## [Extracted material]
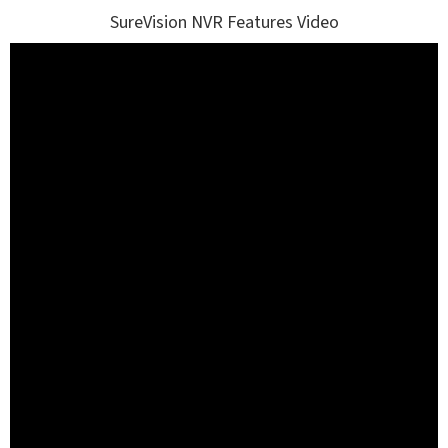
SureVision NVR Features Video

--

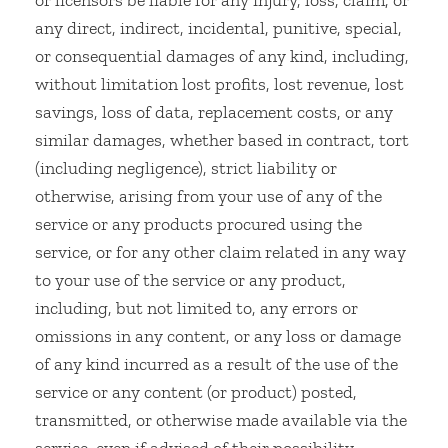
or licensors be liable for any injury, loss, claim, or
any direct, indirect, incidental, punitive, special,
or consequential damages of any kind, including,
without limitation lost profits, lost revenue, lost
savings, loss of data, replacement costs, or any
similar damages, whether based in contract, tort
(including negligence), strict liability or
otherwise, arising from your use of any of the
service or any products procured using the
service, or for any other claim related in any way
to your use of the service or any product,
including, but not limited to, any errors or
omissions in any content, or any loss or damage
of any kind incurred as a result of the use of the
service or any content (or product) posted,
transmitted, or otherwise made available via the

## [What you are asked to do]
With the first line being the one containing "service, or for" and the last line the one containing "transmitted, or otherwise", transcribe exactly the lines above that fall in that range.

## [Output below]
service, or for any other claim related in any way
to your use of the service or any product,
including, but not limited to, any errors or
omissions in any content, or any loss or damage
of any kind incurred as a result of the use of the
service or any content (or product) posted,
transmitted, or otherwise made available via the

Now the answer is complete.